Page segmentation data:
=== Section Start ===

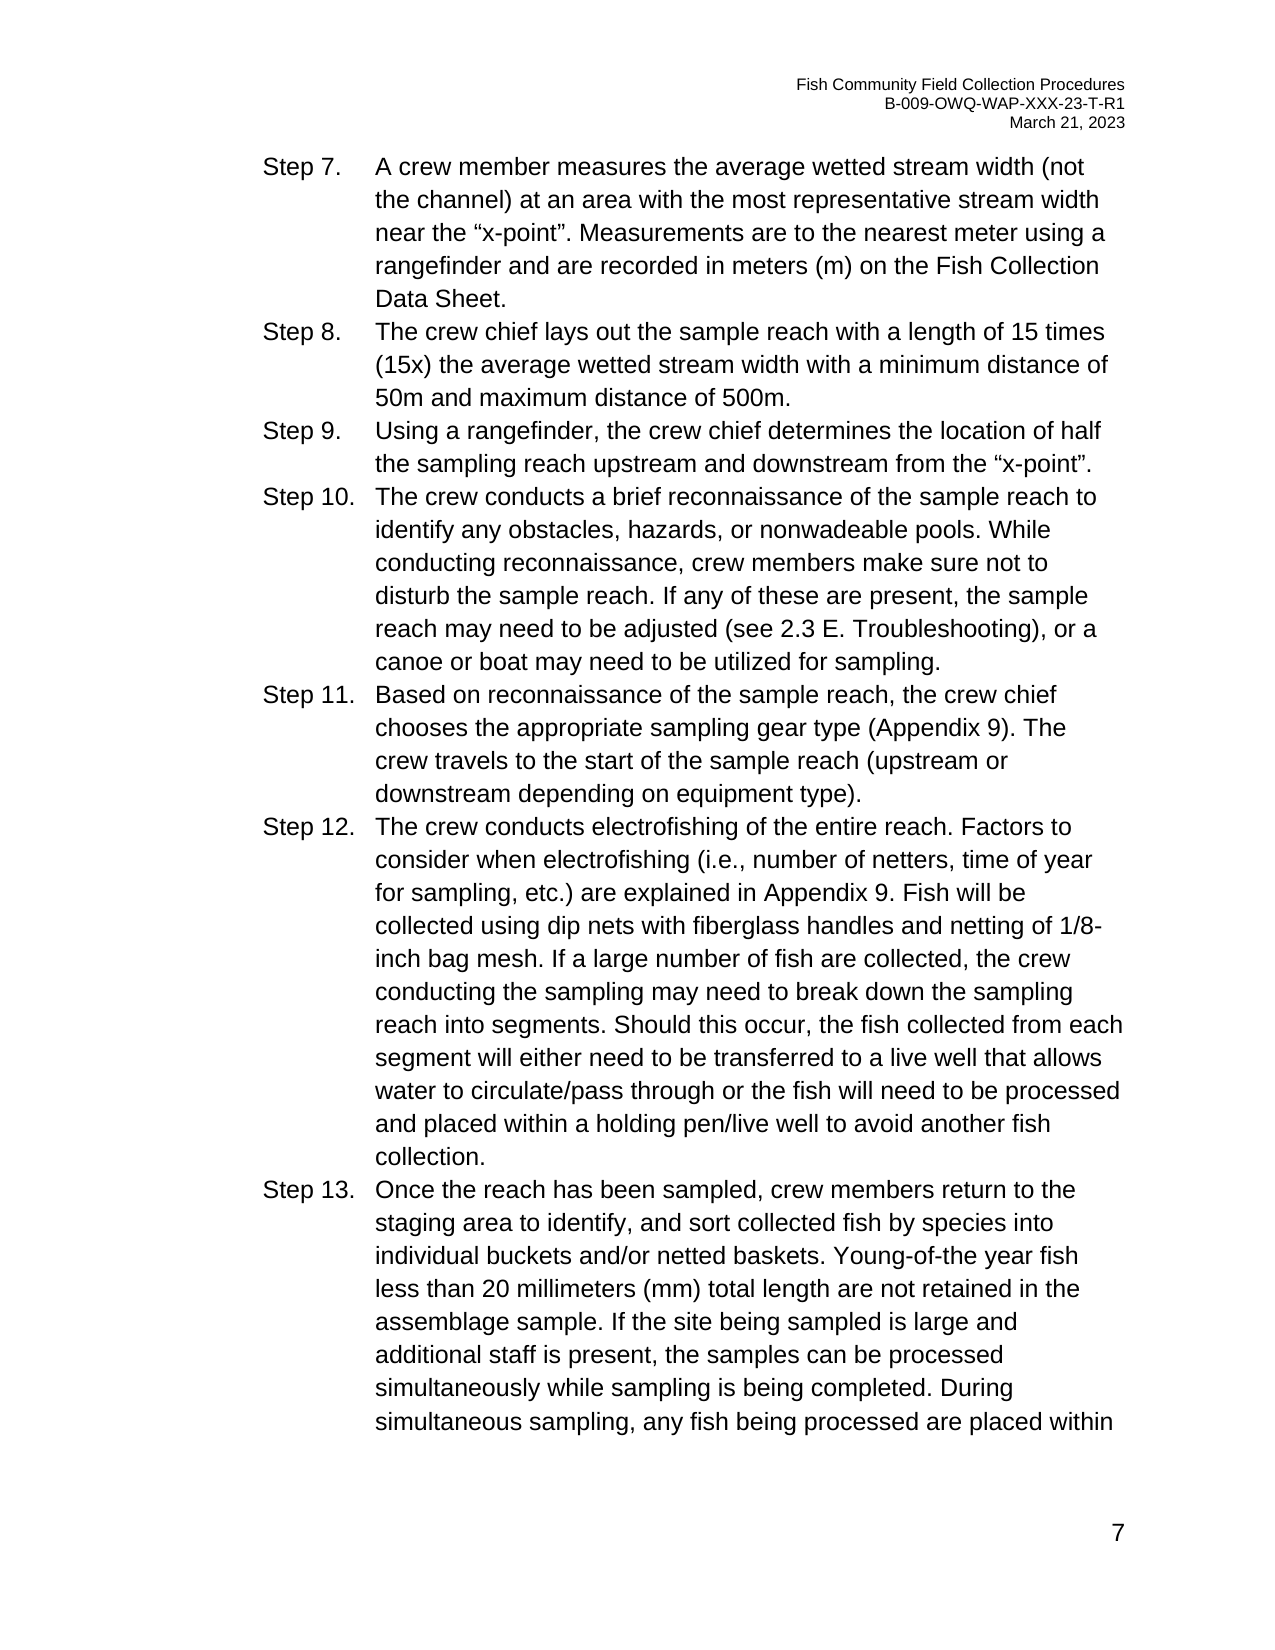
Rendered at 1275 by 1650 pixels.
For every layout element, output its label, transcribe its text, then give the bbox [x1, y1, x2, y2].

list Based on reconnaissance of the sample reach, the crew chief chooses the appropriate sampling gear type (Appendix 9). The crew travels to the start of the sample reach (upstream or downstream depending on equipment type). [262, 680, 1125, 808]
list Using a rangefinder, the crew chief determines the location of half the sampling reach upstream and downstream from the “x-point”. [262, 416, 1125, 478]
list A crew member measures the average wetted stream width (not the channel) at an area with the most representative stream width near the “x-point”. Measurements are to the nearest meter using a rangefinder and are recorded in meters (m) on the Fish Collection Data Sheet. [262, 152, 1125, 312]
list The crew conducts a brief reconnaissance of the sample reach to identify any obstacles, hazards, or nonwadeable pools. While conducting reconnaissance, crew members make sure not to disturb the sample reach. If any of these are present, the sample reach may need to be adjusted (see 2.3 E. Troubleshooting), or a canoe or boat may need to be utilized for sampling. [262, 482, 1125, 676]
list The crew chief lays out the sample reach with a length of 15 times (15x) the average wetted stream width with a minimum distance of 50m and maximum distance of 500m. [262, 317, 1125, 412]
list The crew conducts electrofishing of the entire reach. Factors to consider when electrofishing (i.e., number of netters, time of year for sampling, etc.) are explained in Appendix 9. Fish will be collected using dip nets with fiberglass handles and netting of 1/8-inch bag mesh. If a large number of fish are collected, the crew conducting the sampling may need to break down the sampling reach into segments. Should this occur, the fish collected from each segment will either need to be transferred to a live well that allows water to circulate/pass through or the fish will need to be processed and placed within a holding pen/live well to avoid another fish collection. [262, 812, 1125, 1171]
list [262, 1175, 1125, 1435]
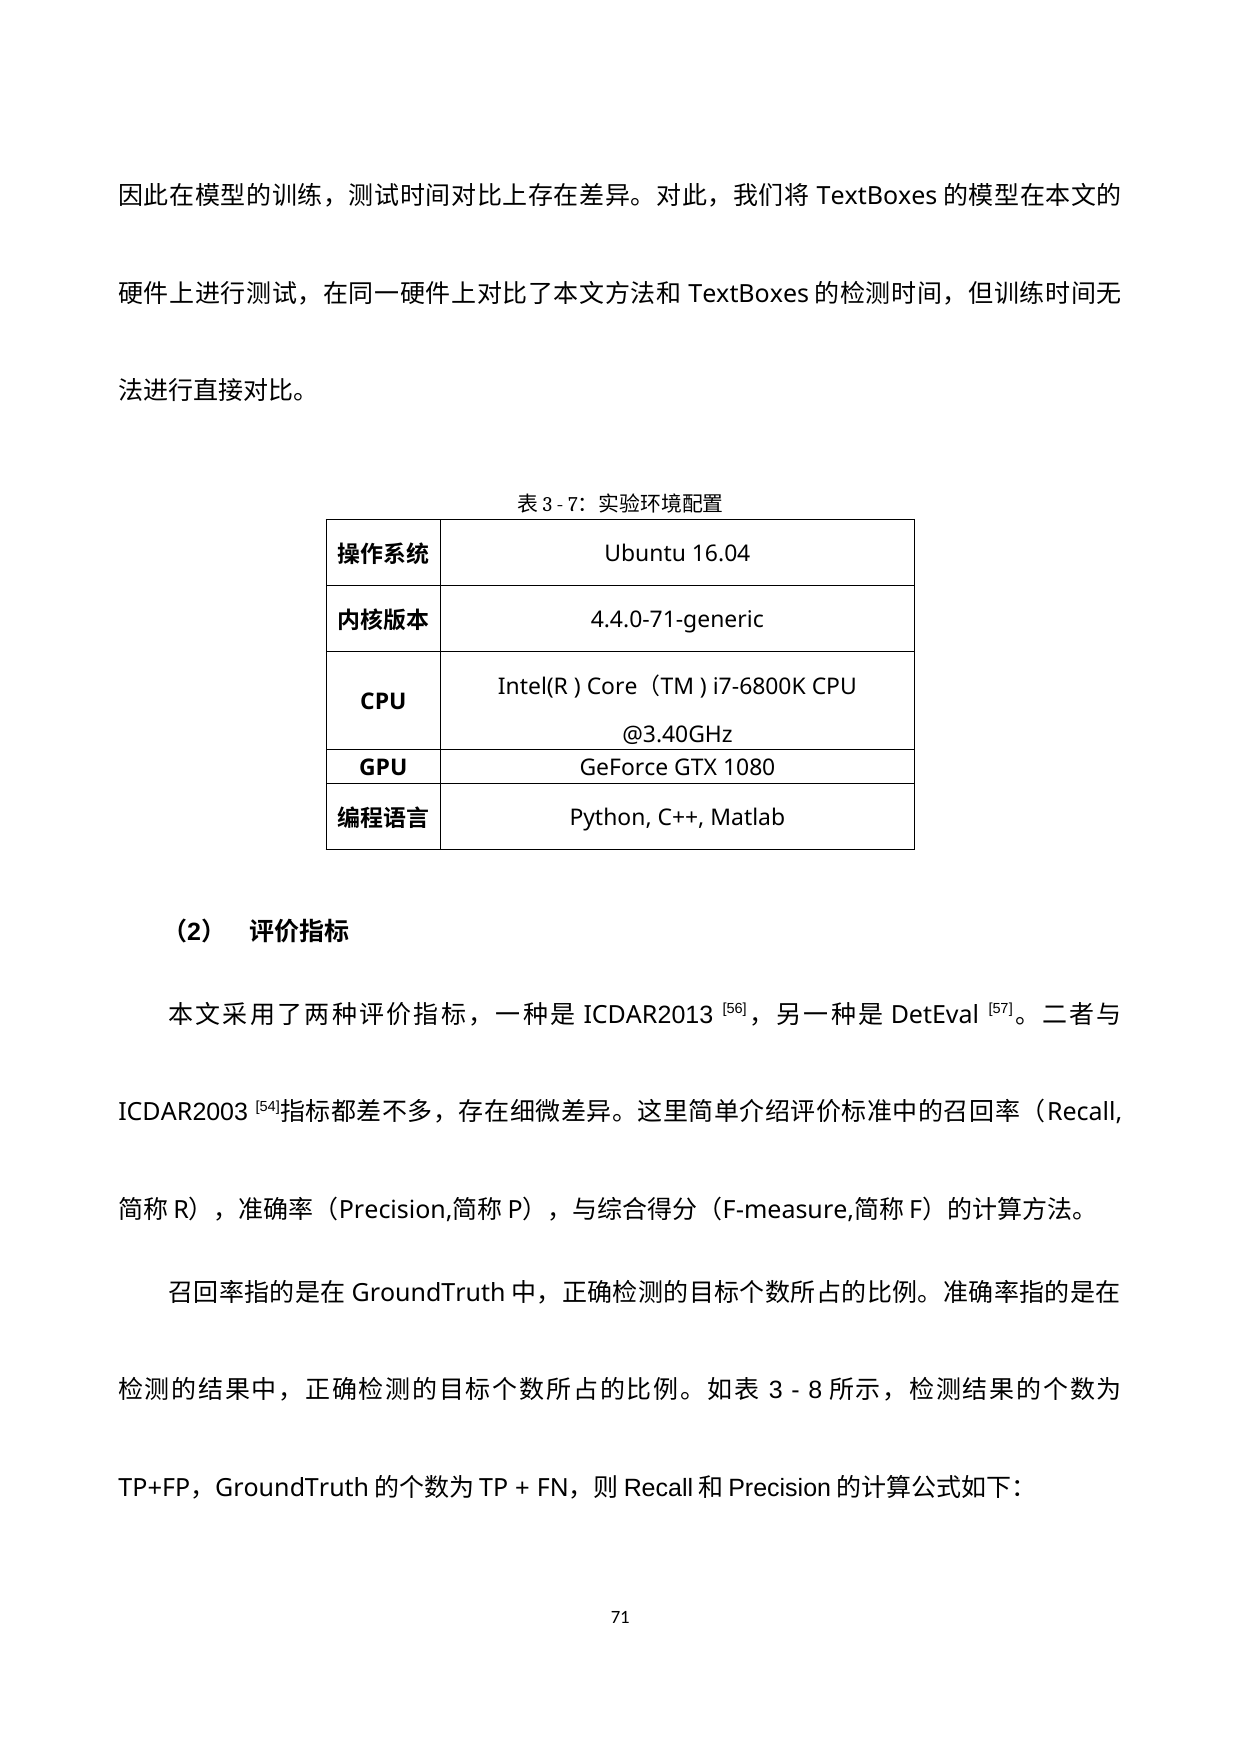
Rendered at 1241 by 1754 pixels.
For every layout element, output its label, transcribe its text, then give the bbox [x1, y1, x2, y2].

=== Section End ===

» **Work to complete**: Copy nothing except the lines from the one holding "Rendered at 1241 by 1754 pixels." through the last line of the data above, and return them exactly.

» **Output for this exercise**:
Rendered at 1241 by 1754 pixels.
For every layout element, output its label, transcribe its text, then give the bbox [x1, y1, x2, y2].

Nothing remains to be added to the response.